A instauração deste poderoso fundo de salvamento do euro abre um novo capítulo na história da união monetária. Ao lado de um Banco Central Europeu, que já não é absolutamente independente da esfera política, surge agora um fundo anticrise altamente politizado. Através destas duas instituições – o BCE e o MEE – a classe política pensa poder reduzir a influência dos mercados financeiros.

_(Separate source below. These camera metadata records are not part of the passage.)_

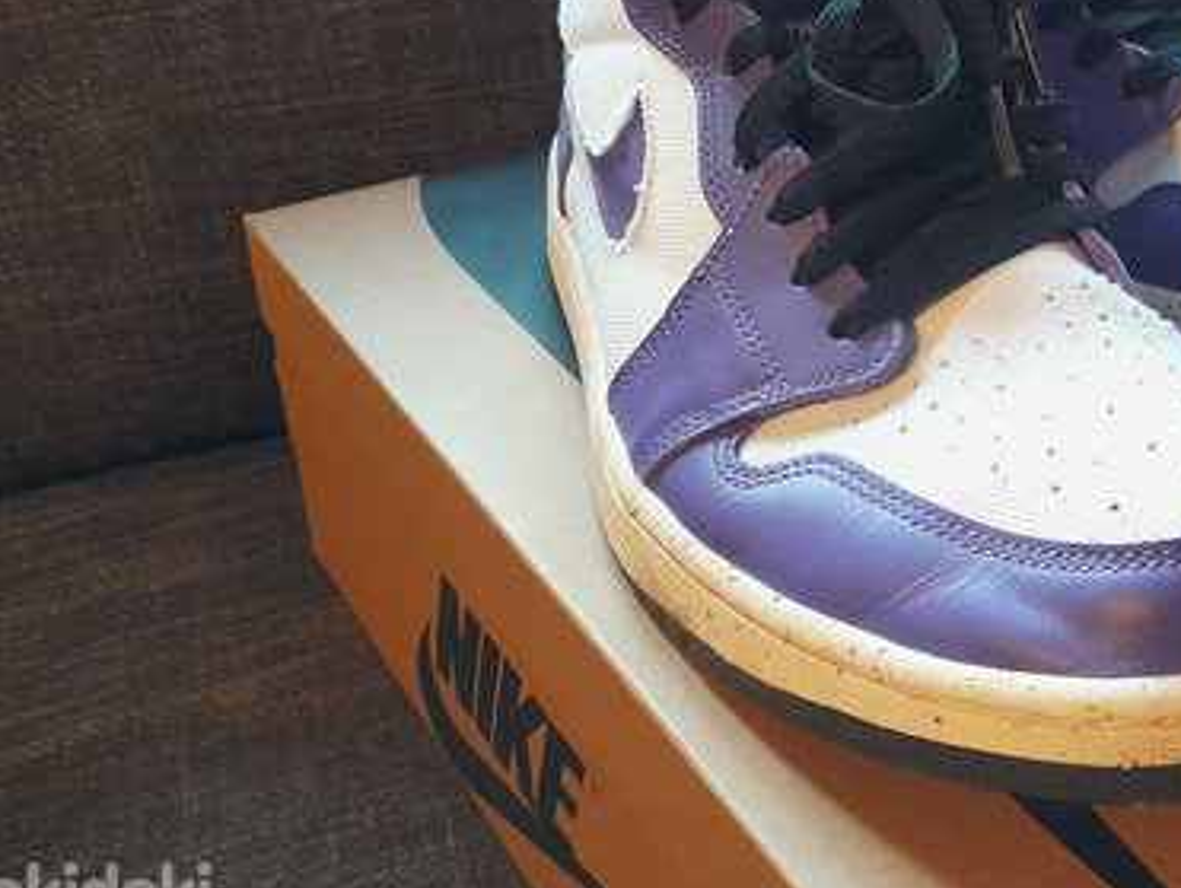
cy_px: 286
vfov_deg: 34.1
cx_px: 850
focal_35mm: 42
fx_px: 1434
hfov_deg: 43.6
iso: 320
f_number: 1.8
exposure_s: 1/25
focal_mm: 4
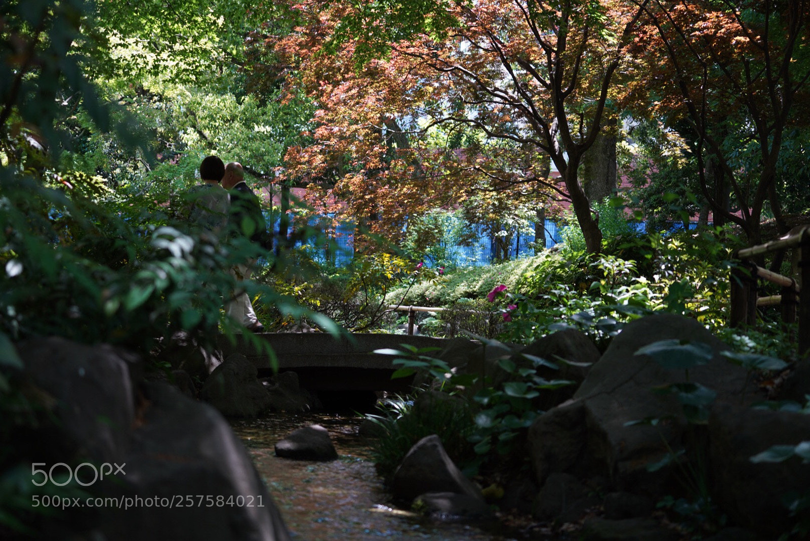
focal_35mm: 70
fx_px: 1576
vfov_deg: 19.5
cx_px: 405
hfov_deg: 28.8
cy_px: 270
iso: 100
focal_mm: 70
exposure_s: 1/80
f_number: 4
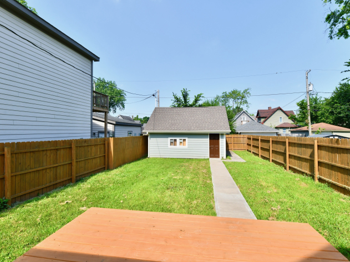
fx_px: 162
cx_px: 182
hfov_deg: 94.5
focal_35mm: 16
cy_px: 133
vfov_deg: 78.1
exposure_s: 1/400
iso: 320
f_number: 10
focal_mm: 14
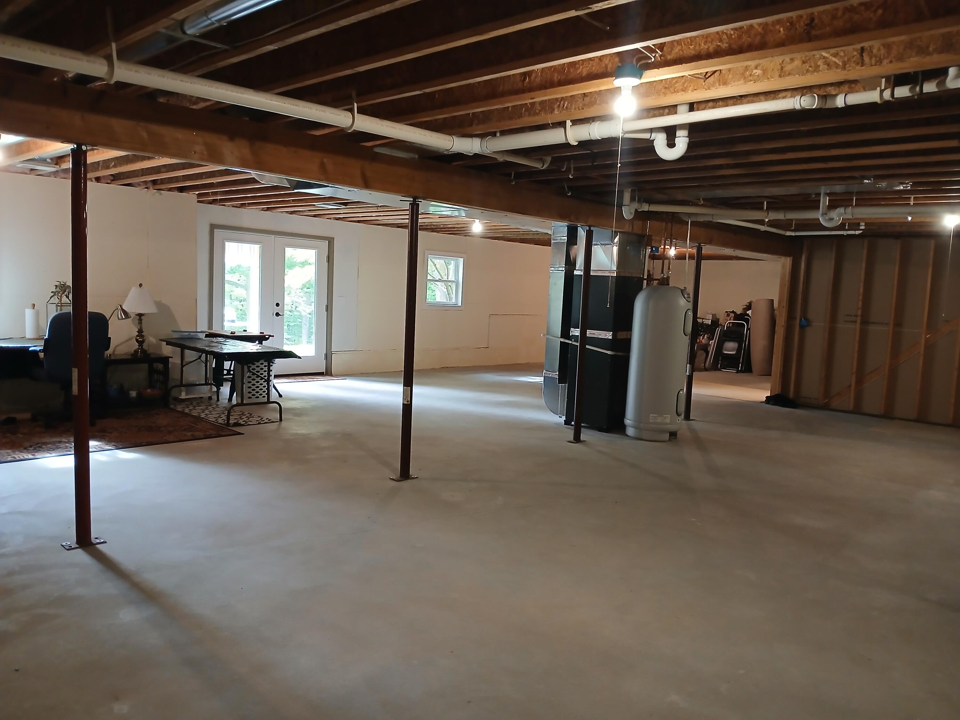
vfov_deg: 53.1
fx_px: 721
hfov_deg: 67.3
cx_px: 480
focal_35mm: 26
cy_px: 360
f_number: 1.8
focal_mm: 3.98
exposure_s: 1/24
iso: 320
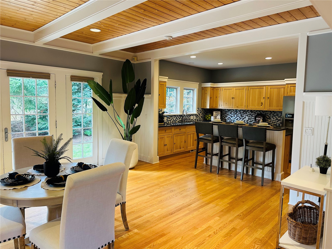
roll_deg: -1.5
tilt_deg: -4.7
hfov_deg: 71.6
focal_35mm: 24
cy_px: 124
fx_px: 230
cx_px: 166
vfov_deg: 56.8
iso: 200
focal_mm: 6.86
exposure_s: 1/120
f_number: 1.78
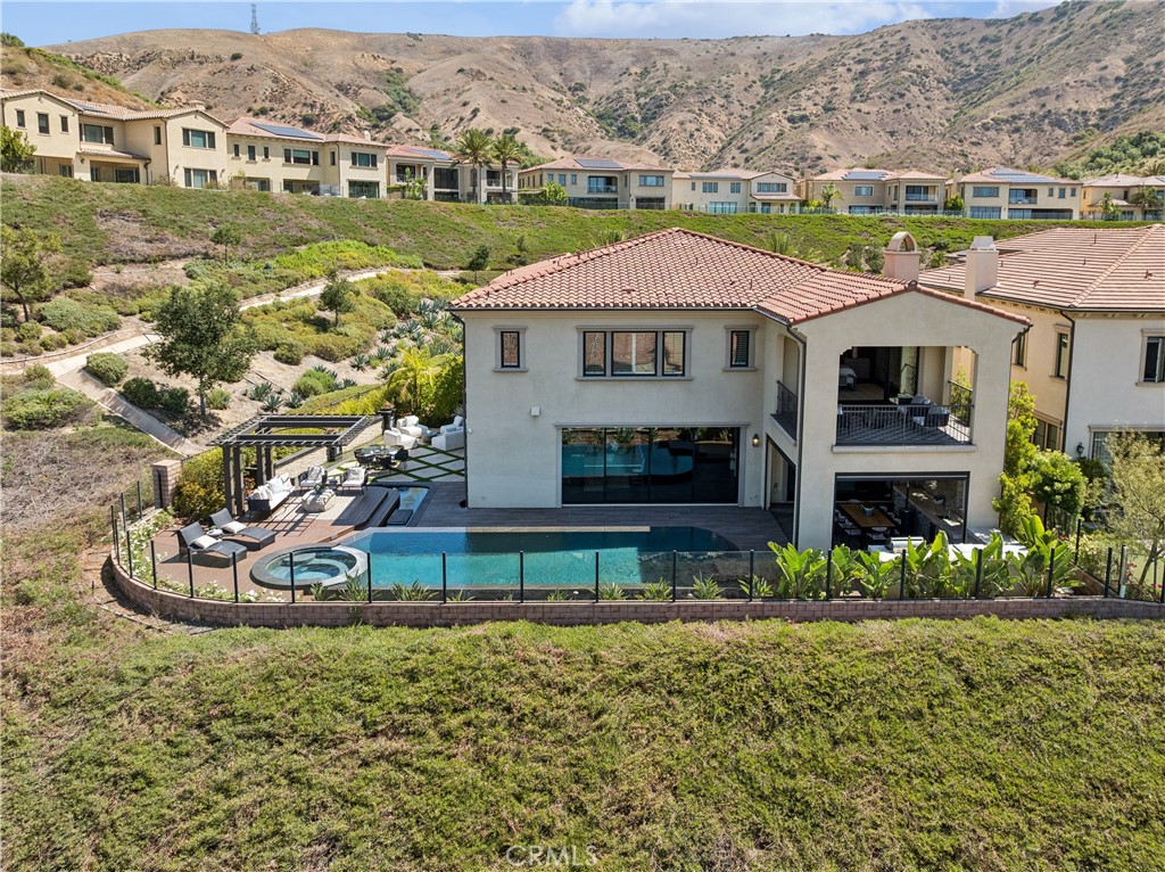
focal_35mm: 24
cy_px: 436
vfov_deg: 56.7
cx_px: 582
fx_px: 807
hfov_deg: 71.6
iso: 110
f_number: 2.8
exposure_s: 1/30
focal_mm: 12.3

As diferenças de solvabilidade entre os países da zona euro não deverão continuar a traduzir-se por diferenças de taxa de juro. Acumular dívida torna-se, assim, menos oneroso. Uma via arriscada, que pode facilitar as reformas nos países em crise mas pode também – e a experiência leva a crer que será isso que acontecerá – incitar os países a optar fortemente pela vida a crédito.

Visto de Itália

O MEE está refém da eleição de Angela Merkel

“O euro conseguirá sobreviver até ao mês de setembroSetembro de 2013 [data das legislativas alemãs] ou arriscar-se-á a perder alguns países, por causa das jogadas táticas e eleitorais de Angela Merkel, na Alemanha, decidida a manter-se na chancelaria custe o que custar? Esta pergunta pode aparecer como provocatória, senão paradoxal”, escreve o Sole 24 Ore, “no preciso momento em que acaba de ser instituído o Mecanismo de Estabilização Europeu (MEE)” e a chanceler alemã se desloca a Atenas para apoiar a política de austeridade do Governo de Antonis Samaras. “Mas, como sublinha aquele diário económico, a pergunta faz todo o sentido:

O fogo continua a lavrar debaixo das cinzas duma crise sem fim e que corre o risco de voltar a eclodir de um momento para o outro numa Europa tensa e surrealista que, tal como a teia de Penélope, faz por um lado e desfaz pelo outro, numa atmosfera, ora de conflito, ora de aparente paz.

Neste contexto,

o arranque do MEE tem muito de ambíguo, desde logo porque só está parcialmente operacional e assim permanecerá não se sabe até quando. A maior urgência é a recapitalização dos bancos espanhóis em cerca de €60 mil milhões, mas o MEE não a poderá fazer, por não haver acordo quanto à centralização da sua supervisão no BCE, devido às reticências alemãs. E também porque a Alemanha, a Holanda e a Finlândia pensam que os apoios do MEE só deverão abranger as novas dívidas bancárias [contraídas depois da entrada em vigor do MEE]. Resumindo, subverte-se o jogo enquanto se estão a discutir as regras. […] O certo é que Merkel e o seu ministro das Finanças estão prestes a conseguir tirar de cena todas as decisões europeias que poderiam perturbar a opinião pública alemã durante a campanha eleitoral.